— WHAT YOU WILL DO —
What is needed is an exact copy of all the lines below.

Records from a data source

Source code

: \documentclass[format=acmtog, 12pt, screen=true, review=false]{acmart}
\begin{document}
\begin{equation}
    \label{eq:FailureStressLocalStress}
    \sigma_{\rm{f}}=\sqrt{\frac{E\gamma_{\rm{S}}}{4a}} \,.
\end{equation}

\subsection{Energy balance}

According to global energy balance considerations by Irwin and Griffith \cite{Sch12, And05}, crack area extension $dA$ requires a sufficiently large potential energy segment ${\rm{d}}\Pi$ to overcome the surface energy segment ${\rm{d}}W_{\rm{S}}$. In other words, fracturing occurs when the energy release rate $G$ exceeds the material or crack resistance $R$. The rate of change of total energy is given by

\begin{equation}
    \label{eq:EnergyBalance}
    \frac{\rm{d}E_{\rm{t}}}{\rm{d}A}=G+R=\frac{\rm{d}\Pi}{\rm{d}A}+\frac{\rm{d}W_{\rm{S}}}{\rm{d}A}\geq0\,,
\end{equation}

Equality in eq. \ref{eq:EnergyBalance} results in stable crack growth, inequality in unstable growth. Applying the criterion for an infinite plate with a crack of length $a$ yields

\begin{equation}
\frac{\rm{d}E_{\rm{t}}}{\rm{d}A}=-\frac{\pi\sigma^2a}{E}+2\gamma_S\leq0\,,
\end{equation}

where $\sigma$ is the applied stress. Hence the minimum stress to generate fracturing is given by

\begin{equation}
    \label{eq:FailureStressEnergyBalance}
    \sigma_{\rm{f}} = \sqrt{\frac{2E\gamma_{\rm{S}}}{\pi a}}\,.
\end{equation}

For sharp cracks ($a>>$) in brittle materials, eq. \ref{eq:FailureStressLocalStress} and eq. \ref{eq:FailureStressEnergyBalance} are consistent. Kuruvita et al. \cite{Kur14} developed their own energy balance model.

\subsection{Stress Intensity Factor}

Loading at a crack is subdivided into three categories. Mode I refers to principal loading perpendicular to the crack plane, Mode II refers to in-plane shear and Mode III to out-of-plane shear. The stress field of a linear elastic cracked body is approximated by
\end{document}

— EXERCISE ANSWER —
Source code

: \documentclass[format=acmtog, 12pt, screen=true, review=false]{acmart}
\begin{document}
\begin{equation}
    \label{eq:FailureStressLocalStress}
    \sigma_{\rm{f}}=\sqrt{\frac{E\gamma_{\rm{S}}}{4a}} \,.
\end{equation}

\subsection{Energy balance}

According to global energy balance considerations by Irwin and Griffith \cite{Sch12, And05}, crack area extension $dA$ requires a sufficiently large potential energy segment ${\rm{d}}\Pi$ to overcome the surface energy segment ${\rm{d}}W_{\rm{S}}$. In other words, fracturing occurs when the energy release rate $G$ exceeds the material or crack resistance $R$. The rate of change of total energy is given by

\begin{equation}
    \label{eq:EnergyBalance}
    \frac{\rm{d}E_{\rm{t}}}{\rm{d}A}=G+R=\frac{\rm{d}\Pi}{\rm{d}A}+\frac{\rm{d}W_{\rm{S}}}{\rm{d}A}\geq0\,,
\end{equation}

Equality in eq. \ref{eq:EnergyBalance} results in stable crack growth, inequality in unstable growth. Applying the criterion for an infinite plate with a crack of length $a$ yields

\begin{equation}
\frac{\rm{d}E_{\rm{t}}}{\rm{d}A}=-\frac{\pi\sigma^2a}{E}+2\gamma_S\leq0\,,
\end{equation}

where $\sigma$ is the applied stress. Hence the minimum stress to generate fracturing is given by

\begin{equation}
    \label{eq:FailureStressEnergyBalance}
    \sigma_{\rm{f}} = \sqrt{\frac{2E\gamma_{\rm{S}}}{\pi a}}\,.
\end{equation}

For sharp cracks ($a>>$) in brittle materials, eq. \ref{eq:FailureStressLocalStress} and eq. \ref{eq:FailureStressEnergyBalance} are consistent. Kuruvita et al. \cite{Kur14} developed their own energy balance model.

\subsection{Stress Intensity Factor}

Loading at a crack is subdivided into three categories. Mode I refers to principal loading perpendicular to the crack plane, Mode II refers to in-plane shear and Mode III to out-of-plane shear. The stress field of a linear elastic cracked body is approximated by
\end{document}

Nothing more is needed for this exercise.